Available data:

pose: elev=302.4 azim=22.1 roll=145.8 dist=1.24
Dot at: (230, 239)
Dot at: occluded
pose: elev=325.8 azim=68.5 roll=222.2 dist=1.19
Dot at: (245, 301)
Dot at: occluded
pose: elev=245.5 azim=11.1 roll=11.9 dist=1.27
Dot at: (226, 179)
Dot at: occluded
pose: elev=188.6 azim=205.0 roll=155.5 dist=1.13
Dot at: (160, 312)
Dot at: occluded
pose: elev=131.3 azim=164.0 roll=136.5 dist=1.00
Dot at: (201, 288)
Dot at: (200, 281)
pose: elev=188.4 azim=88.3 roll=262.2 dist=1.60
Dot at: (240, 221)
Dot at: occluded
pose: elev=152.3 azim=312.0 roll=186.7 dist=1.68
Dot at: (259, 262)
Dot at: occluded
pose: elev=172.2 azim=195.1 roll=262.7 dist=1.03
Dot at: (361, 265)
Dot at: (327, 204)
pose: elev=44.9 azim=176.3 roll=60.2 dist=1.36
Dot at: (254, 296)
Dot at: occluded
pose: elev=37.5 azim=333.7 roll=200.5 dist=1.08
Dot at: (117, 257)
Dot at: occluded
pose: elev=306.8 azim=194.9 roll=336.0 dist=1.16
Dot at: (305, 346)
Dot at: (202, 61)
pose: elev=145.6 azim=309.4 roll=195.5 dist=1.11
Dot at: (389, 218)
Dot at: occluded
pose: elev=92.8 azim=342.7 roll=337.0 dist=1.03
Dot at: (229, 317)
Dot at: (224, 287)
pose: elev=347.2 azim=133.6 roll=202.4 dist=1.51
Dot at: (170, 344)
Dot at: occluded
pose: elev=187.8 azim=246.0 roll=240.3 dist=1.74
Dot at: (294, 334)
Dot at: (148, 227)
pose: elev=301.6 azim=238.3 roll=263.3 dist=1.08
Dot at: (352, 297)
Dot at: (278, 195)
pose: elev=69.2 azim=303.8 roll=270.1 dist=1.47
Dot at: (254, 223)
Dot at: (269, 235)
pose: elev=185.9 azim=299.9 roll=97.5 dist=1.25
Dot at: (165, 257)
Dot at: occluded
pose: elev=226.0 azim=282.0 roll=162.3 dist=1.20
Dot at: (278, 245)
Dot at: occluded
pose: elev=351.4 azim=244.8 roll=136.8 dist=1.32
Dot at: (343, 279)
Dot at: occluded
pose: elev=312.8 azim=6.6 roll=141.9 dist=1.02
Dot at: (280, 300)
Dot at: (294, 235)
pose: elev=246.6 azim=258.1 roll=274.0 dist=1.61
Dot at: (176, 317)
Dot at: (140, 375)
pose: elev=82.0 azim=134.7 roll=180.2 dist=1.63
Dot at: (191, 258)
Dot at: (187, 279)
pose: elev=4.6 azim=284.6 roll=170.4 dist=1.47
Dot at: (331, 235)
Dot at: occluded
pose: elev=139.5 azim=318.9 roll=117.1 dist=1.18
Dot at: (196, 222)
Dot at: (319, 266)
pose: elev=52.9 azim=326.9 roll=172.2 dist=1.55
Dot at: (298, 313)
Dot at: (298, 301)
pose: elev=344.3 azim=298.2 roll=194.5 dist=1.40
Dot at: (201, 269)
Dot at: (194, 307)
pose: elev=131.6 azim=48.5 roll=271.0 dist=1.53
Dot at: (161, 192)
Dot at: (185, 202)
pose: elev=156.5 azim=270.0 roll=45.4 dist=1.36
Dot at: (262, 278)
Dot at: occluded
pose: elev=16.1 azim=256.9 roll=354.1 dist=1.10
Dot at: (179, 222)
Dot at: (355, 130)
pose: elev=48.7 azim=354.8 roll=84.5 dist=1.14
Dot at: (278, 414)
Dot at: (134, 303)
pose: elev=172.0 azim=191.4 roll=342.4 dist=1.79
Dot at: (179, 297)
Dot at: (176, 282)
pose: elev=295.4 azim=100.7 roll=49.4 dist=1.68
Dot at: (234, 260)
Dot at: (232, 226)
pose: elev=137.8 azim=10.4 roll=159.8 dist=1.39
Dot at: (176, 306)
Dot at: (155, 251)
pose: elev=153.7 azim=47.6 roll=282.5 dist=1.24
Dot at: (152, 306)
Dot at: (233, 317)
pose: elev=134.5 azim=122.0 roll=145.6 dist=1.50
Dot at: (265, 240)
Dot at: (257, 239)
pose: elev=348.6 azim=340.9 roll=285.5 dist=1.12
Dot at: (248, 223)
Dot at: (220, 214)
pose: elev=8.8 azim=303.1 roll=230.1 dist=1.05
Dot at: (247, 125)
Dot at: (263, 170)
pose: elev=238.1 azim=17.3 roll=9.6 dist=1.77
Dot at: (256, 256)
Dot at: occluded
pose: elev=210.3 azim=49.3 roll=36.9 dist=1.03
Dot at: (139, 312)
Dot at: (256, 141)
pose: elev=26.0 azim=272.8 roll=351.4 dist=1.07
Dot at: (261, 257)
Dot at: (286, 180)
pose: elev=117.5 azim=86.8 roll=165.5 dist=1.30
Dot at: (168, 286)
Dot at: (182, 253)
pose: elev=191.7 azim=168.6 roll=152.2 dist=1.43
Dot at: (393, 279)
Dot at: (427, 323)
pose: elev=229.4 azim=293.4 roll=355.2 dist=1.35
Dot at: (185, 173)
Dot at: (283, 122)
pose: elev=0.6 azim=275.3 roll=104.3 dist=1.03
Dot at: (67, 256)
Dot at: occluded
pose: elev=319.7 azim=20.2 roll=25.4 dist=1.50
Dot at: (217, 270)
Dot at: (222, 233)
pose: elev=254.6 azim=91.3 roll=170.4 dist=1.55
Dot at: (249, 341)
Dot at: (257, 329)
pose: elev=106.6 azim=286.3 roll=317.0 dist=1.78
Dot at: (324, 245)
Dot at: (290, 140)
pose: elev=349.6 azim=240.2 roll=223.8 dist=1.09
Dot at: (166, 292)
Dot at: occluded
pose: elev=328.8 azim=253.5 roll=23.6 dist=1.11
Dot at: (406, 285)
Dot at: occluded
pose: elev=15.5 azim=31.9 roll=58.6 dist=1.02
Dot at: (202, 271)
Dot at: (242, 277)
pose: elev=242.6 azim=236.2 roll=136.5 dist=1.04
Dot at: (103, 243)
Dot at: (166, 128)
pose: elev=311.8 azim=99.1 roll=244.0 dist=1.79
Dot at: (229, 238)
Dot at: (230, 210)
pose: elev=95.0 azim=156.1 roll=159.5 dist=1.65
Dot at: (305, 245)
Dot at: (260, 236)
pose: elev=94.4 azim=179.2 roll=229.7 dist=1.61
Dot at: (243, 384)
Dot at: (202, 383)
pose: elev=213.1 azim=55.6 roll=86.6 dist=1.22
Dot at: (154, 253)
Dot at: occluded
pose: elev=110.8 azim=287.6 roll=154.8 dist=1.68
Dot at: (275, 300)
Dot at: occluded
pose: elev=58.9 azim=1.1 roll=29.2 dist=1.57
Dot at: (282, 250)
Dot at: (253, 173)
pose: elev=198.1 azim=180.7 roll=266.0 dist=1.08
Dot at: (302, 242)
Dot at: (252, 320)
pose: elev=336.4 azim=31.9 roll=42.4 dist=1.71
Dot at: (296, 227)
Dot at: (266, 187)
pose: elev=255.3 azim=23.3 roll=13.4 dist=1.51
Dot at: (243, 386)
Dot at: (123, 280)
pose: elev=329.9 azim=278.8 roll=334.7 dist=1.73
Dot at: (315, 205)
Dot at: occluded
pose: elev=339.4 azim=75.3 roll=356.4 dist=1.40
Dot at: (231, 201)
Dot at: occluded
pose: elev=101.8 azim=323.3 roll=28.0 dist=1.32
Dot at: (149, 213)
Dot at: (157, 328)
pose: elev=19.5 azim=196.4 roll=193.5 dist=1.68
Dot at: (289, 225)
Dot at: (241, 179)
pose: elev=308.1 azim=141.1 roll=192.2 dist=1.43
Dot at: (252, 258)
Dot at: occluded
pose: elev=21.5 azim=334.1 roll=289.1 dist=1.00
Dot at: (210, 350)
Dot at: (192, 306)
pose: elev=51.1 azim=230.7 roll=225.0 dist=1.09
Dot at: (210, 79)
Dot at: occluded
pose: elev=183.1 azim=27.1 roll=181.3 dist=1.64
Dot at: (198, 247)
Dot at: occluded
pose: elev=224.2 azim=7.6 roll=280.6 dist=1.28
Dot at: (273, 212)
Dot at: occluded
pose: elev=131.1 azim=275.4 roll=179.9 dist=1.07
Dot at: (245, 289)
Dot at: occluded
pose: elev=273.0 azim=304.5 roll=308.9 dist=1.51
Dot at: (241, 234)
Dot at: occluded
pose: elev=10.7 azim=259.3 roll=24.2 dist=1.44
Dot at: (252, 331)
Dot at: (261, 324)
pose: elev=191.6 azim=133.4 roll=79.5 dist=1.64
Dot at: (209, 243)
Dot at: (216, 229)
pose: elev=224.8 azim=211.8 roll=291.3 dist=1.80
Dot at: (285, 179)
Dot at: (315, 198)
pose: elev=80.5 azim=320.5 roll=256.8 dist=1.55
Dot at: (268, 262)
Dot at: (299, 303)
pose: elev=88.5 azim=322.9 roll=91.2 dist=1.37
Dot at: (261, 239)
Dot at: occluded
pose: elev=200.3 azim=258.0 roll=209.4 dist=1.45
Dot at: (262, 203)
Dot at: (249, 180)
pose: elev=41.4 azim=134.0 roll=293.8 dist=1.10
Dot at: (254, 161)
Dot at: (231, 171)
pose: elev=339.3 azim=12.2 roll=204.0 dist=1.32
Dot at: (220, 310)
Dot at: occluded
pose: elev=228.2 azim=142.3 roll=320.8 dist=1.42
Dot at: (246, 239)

Short exercise: Quote, character for character, the lines in the entries above from the one containing "pose: elev=344.3 azim=298.2" up to and including the one containing "Dot at: (185, 202)".

The result:
pose: elev=344.3 azim=298.2 roll=194.5 dist=1.40
Dot at: (201, 269)
Dot at: (194, 307)
pose: elev=131.6 azim=48.5 roll=271.0 dist=1.53
Dot at: (161, 192)
Dot at: (185, 202)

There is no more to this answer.